Manfaat: Relaksasi otot sekitar leher dan kepala menyempurnakan aliran darah di kepala. Gerakan ini mencegah sakit kepala dan menjaga kekencangan kulit wajah.
BERIBADAH secara, kontinyu bukan saja menyuburkan iman, tetapi mempercantik diri wanita luar & dalam.
PACU KECERDASAN
Gerakan sujud dalam salat tergolong unik. Falsafahnya adalah manusia menundukkan diri serendah-rendahnya, bahkan lebih rendah dari pantatnya sendiri. Dari sudut pandang ilmu sikoneuroimunologi (ilmu mengenai kekebalan tubuh dari sudut pandang psikologis) yang didalami Prof Sholeh, gerakan ini mengantar manusia pada derajat setinggi-tingginya. Mengapa?
Dengan melakukan gerakan sujud secara rutin, pembuluh darah di otak terlatih untuk menerima banyak pasokan darah. Pada saat sujud, posisi jantung berada di atas kepala yamg memungkinkan darah mengalir maksimal ke otak. Itu artinya, otak mendapatkan pasokan darah kaya oksigen yang memacu kerja sel-selnya. Dengan kata lain, sujud yang tumakninah dan kontinyu dapat memacu kecerdasan.
Risetnya telah mendapat pengakuan dari Harvard Universitry, AS. Bahkan seorang dokter berkebangsaan Amerika yang tak dikenalnya menyatakan masuk Islam setelah diam-diam melakukan riset pengembangan khusus mengenai gerakan sujud.
PERINDAH POSTUR
Gerakan-gerakan dalam salat mirip yoga atau peregangan (stretching). Intinya untuk melenturkan tubuh dan melancarkan peredaran darah. Keunggulan salat dibandingkan gerakan lainnya adalah salat menggerakan anggota tubuh lebih banyak, termasuk jari kaki dan tangan.

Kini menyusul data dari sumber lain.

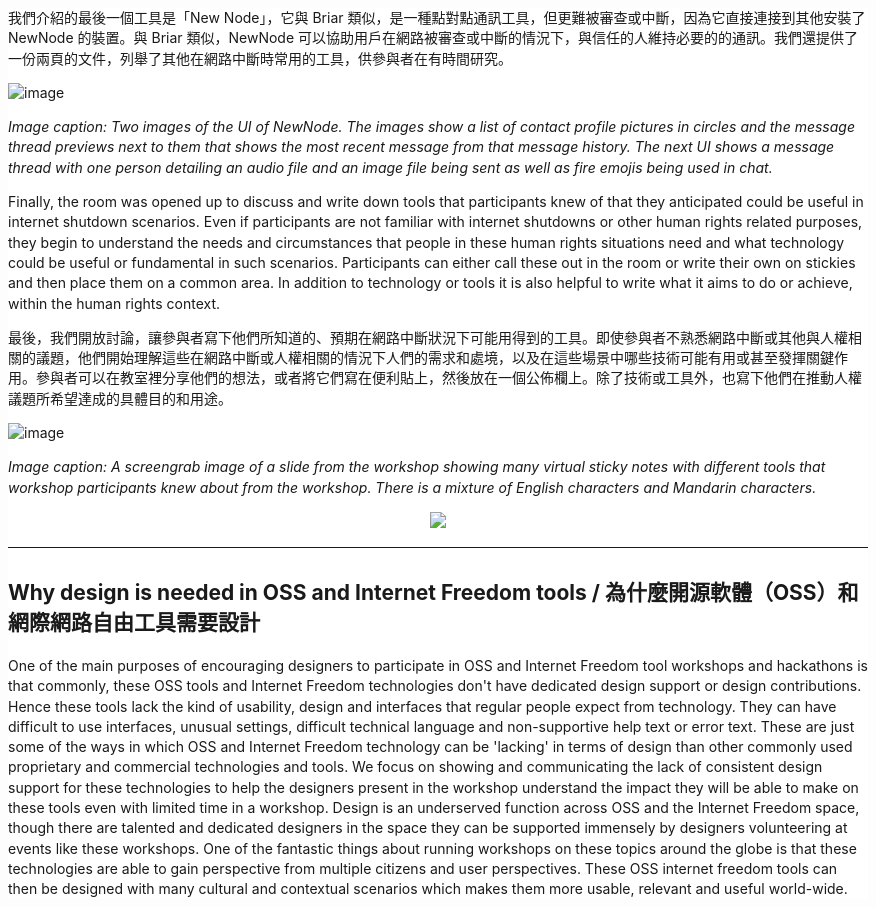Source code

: 我們介紹的最後一個工具是「New Node」，它與 Briar 類似，是一種點對點通訊工具，但更難被審查或中斷，因為它直接連接到其他安裝了 NewNode 的裝置。與 Briar 類似，NewNode 可以協助用戶在網路被審查或中斷的情況下，與信任的人維持必要的的通訊。我們還提供了一份兩頁的文件，列舉了其他在網路中斷時常用的工具，供參與者在有時間研究。

![image](https://raw.githubusercontent.com/sprblm/The-Design-We-Open/refs/heads/main/workshop%20slides/The%20Design%20We%20Open%20Workshop%202023/COSCUP%202023%20-%20The%20Design%20We%20Open%20-%20newnode%202.jpg)

_Image caption: Two images of the UI of NewNode. The images show a list of contact profile pictures in circles and the message thread previews next to them that shows the most recent message from that message history. The next UI shows a message thread with one person detailing an audio file and an image file being sent as well as fire emojis being used in chat._

Finally, the room was opened up to discuss and write down tools that participants knew of that they anticipated could be useful in internet shutdown scenarios. Even if participants are not familiar with internet shutdowns or other human rights related purposes, they begin to understand the needs and circumstances that people in these human rights situations need and what technology could be useful or fundamental in such scenarios. Participants can either call these out in the room or write their own on stickies and then place them on a common area. In addition to technology or tools it is also helpful to write what it aims to do or achieve, within the human rights context.

最後，我們開放討論，讓參與者寫下他們所知道的、預期在網路中斷狀況下可能用得到的工具。即使參與者不熟悉網路中斷或其他與人權相關的議題，他們開始理解這些在網路中斷或人權相關的情況下人們的需求和處境，以及在這些場景中哪些技術可能有用或甚至發揮關鍵作用。參與者可以在教室裡分享他們的想法，或者將它們寫在便利貼上，然後放在一個公佈欄上。除了技術或工具外，也寫下他們在推動人權議題所希望達成的具體目的和用途。

![image](https://raw.githubusercontent.com/sprblm/The-Design-We-Open/refs/heads/main/workshop%20slides/The%20Design%20We%20Open%20Workshop%202023/COSCUP%202023%20-%20The%20Design%20We%20Open%20-%20other%20tools%20from%20participants%202.jpg)

_Image caption: A screengrab image of a slide from the workshop showing many virtual sticky notes with different tools that workshop participants knew about from the workshop. There is a mixture of English characters and Mandarin characters._

<p align="center">
  <img src="https://raw.githubusercontent.com/sprblm/The-Design-We-Open/refs/heads/main/Documenting%20Internet%20Shutdowns%20Workshop/graphics%20and%20illustrations/document%20image%20dividers/mobile-phones-divider.png" />
</p>

---

## Why design is needed in OSS and Internet Freedom tools / 為什麼開源軟體（OSS）和網際網路自由工具需要設計

One of the main purposes of encouraging designers to participate in OSS and Internet Freedom tool workshops and hackathons is that commonly, these OSS tools and Internet Freedom technologies don't have dedicated design support or design contributions. Hence these tools lack the kind of usability, design and interfaces that regular people expect from technology. They can have difficult to use interfaces, unusual settings, difficult technical language and non-supportive help text or error text. These are just some of the ways in which OSS and Internet Freedom technology can be 'lacking' in terms of design than other commonly used proprietary and commercial technologies and tools.
We focus on showing and communicating the lack of consistent design support for these technologies to help the designers present in the workshop understand the impact they will be able to make on these tools even with limited time in a workshop. Design is an underserved function across OSS and the Internet Freedom space, though there are talented and dedicated designers in the space they can be supported immensely by designers volunteering at events like these workshops. One of the fantastic things about running workshops on these topics around the globe is that these technologies are able to gain perspective from multiple citizens and user perspectives. These OSS internet freedom tools can then be designed with many cultural and contextual scenarios which makes them more usable, relevant and useful world-wide.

Sujud adalah latihan kekuatan untuk otot tertentu, termasuk otot dada. Saat sujud, beban tubuh bagian atas ditumpukan pada lengan hingga telapak tangan. Saat inilah kontraksi terjadi pada otot dada, bagian tubuh yang menjadi kebanggaan wanita. Payudara tak hanya menjadi lebih indah bentuknya tetapi juga memperbaiki fungsi kelenjar air susu di dalamnya.
MUDAHKAN PERSALINAN
Masih dalam pose sujud, manfaat lain bisa dinikmati kaum hawa. Saat pinggul dan pinggang terangkat melampaui kepala dan dada, otot-otot perut (rectus abdominis dan obliquus abdominis externuus) berkontraksi penuh. Kondisi ini melatih organ di sekitar perut untuk mengejan lebih dalam dan lama. Ini menguntungkan wanita karena dalam persalinan dibutuhkan pernapasan yang baik dan kemampuan mengejan yang mencukupi. Bila, otot perut telah berkembang menjadi lebih besar dan kuat, maka secara alami ia justru lebih elastis. Kebiasaan sujud menyebabkan tubuh dapat mengembalikan serta mempertahankan organ-’organ perut pada tempatnya kembali (fiksasi).
PERBAIKI KESUBURAN
Setelah sujud adalah gerakan duduk. Dalam salat ada dua macam sikap duduk, yaitu duduk iftirosy (tahiyyat awal) dan duduk tawarruk (tahiyyat akhir). Yang terpenting adalah turut berkontraksinya
otot-otot daerah perineum. Bagi wanita, inilah daerah paling terlindung karena terdapat tiga lubang, yaitu liang persenggamaan, dubur untuk melepas kotoran, dan saluran kemih.
Saat duduk tawarruk, tumit kaki kiri harus menekan daerah perineum. Punggung kaki harus diletakkan di atas telapak kaki kiri dan tumit kaki kanan harus menekan pangkal paha kanan. Pada posisi ini tumit kaki kiri akan memijit dan menekan daerah perineum. Tekanan lembut inilah yang memperbaiki organ reproduksi di daerah perineum.
AWET MUDA
Pada dasarnya, seluruh gerakan salat bertujuan meremajakan tubuh. Jika tubuh lentur, kerusakan sel dan kulit sedikit terjadi. Apalagi jika dilakukan secara rutin, maka sel-sel yang rusak dapat segera tergantikan. Regenerasi pun berlangsung lancar. Alhasil, tubuh senantiasa bugar.
Gerakan terakhir, yaitu salam dan menengok ke kiri dan kanan punya pengaruh besar pada kekencangan. kulit wajah. Gerakan ini tak ubahnya relaksasi wajah dan leher. Yang tak kalah pentingnya, gerakan ini menghindarkan wanita dari serangan migrain dan sakit kepala lainnya.